Econ Midterm 2 Review

Economies of Scale

One solution to the problem of high transaction costs is to bundle the funds of many investors together so that they can take advantage of economies of scale, the reduction in transaction costs per dollar of investment as the size (scale) of transactions increases. Bundling investors’ funds together reduces transaction costs for each individual investor. Economies of scale exist because the total cost of carrying out a transaction in financial markets increases only a little as the size of the transaction grows. For example, the cost of arranging a purchase of 10 000 shares of stock is not much greater than the cost of arranging a purchase of 50 shares of stock.

The presence of economies of scale in financial markets helps explain the development of financial intermediaries and why financial intermediaries have become such an important part of our financial structure. The clearest example of a financial intermediary that arose because of economies of scale is a mutual fund. A mutual fund is a financial intermediary that sells shares to individuals and then invests the proceeds in bonds or stocks. Because it buys large blocks of stocks or bonds, a mutual fund can take advantage of lower transaction costs. These cost savings are then passed on to individual investors after the mutual fund has taken its cut in the form of management fees for administering their accounts. An additional benefit for individual investors is that a mutual fund is large enough to purchase a widely diversified portfolio of securities. The increased diversification for individual investors reduces their risk, making them better off.

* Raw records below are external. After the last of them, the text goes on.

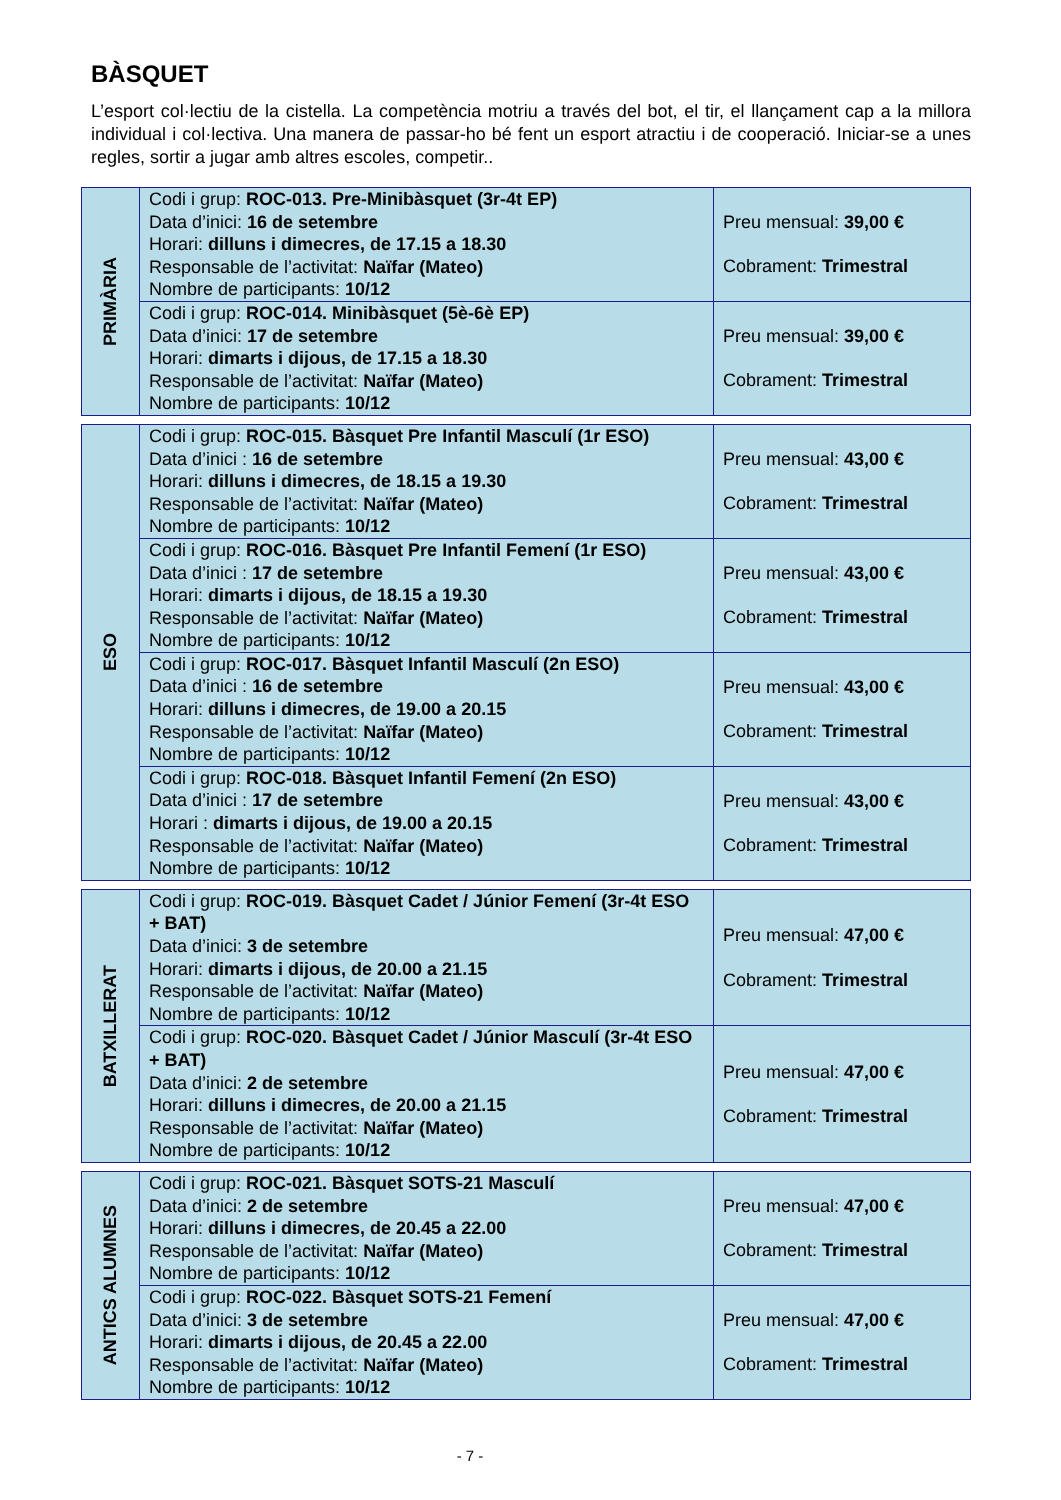BÀSQUET
L’esport col·lectiu de la cistella. La competència motriu a través del bot, el tir, el llançament cap a la millora individual i col·lectiva. Una manera de passar-ho bé fent un esport atractiu i de cooperació. Iniciar-se a unes regles, sortir a jugar amb altres escoles, competir..
| PRIMÀRIA | Codi i grup: ROC-013. Pre-Minibàsquet (3r-4t EP) Data d’inici: 16 de setembre Horari: dilluns i dimecres, de 17.15 a 18.30 Responsable de l’activitat: Naïfar (Mateo) Nombre de participants: 10/12 | Preu mensual: 39,00 € Cobrament: Trimestral |
| | Codi i grup: ROC-014. Minibàsquet (5è-6è EP) Data d’inici: 17 de setembre Horari: dimarts i dijous, de 17.15 a 18.30 Responsable de l’activitat: Naïfar (Mateo) Nombre de participants: 10/12 | Preu mensual: 39,00 € Cobrament: Trimestral |
| ESO | Codi i grup: ROC-015. Bàsquet Pre Infantil Masculí (1r ESO) Data d’inici : 16 de setembre Horari: dilluns i dimecres, de 18.15 a 19.30 Responsable de l’activitat: Naïfar (Mateo) Nombre de participants: 10/12 | Preu mensual: 43,00 € Cobrament: Trimestral |
| | Codi i grup: ROC-016. Bàsquet Pre Infantil Femení (1r ESO) Data d’inici : 17 de setembre Horari: dimarts i dijous, de 18.15 a 19.30 Responsable de l’activitat: Naïfar (Mateo) Nombre de participants: 10/12 | Preu mensual: 43,00 € Cobrament: Trimestral |
| | Codi i grup: ROC-017. Bàsquet Infantil Masculí (2n ESO) Data d’inici : 16 de setembre Horari: dilluns i dimecres, de 19.00 a 20.15 Responsable de l’activitat: Naïfar (Mateo) Nombre de participants: 10/12 | Preu mensual: 43,00 € Cobrament: Trimestral |
| | Codi i grup: ROC-018. Bàsquet Infantil Femení (2n ESO) Data d’inici : 17 de setembre Horari : dimarts i dijous, de 19.00 a 20.15 Responsable de l’activitat: Naïfar (Mateo) Nombre de participants: 10/12 | Preu mensual: 43,00 € Cobrament: Trimestral |
| BATXILLERAT | Codi i grup: ROC-019. Bàsquet Cadet / Júnior Femení (3r-4t ESO + BAT) Data d’inici: 3 de setembre Horari: dimarts i dijous, de 20.00 a 21.15 Responsable de l’activitat: Naïfar (Mateo) Nombre de participants: 10/12 | Preu mensual: 47,00 € Cobrament: Trimestral |
| | Codi i grup: ROC-020. Bàsquet Cadet / Júnior Masculí (3r-4t ESO + BAT) Data d’inici: 2 de setembre Horari: dilluns i dimecres, de 20.00 a 21.15 Responsable de l’activitat: Naïfar (Mateo) Nombre de participants: 10/12 | Preu mensual: 47,00 € Cobrament: Trimestral |
| ANTICS ALUMNES | Codi i grup: ROC-021. Bàsquet SOTS-21 Masculí Data d’inici: 2 de setembre Horari: dilluns i dimecres, de 20.45 a 22.00 Responsable de l’activitat: Naïfar (Mateo) Nombre de participants: 10/12 | Preu mensual: 47,00 € Cobrament: Trimestral |
| | Codi i grup: ROC-022. Bàsquet SOTS-21 Femení Data d’inici: 3 de setembre Horari: dimarts i dijous, de 20.45 a 22.00 Responsable de l’activitat: Naïfar (Mateo) Nombre de participants: 10/12 | Preu mensual: 47,00 € Cobrament: Trimestral |
- 7 -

Economies of scale are also important in lowering the costs of resources that financial institutions need to accomplish their tasks, such as computer technology. Once a large mutual fund has invested a lot of money in setting up a telecommunications system, for example, the system can be used for a huge number of transactions at a low cost per transaction.

Expertise

Financial intermediaries are also better able to develop expertise that can be used to lower transaction costs. Their expertise in computer technology, for example, enables them to offer their customers convenient services such as cheque-writing privileges on their accounts and toll-free numbers that customers can call for information on how well their investments are doing.

Low transaction costs enable financial intermediaries to provide their customers with liquidity services, which are services that make it easier for customers to conduct transactions. Money market mutual funds, for example, not only pay shareholders relatively high interest rates but also allow them to write cheques for convenient bill paying.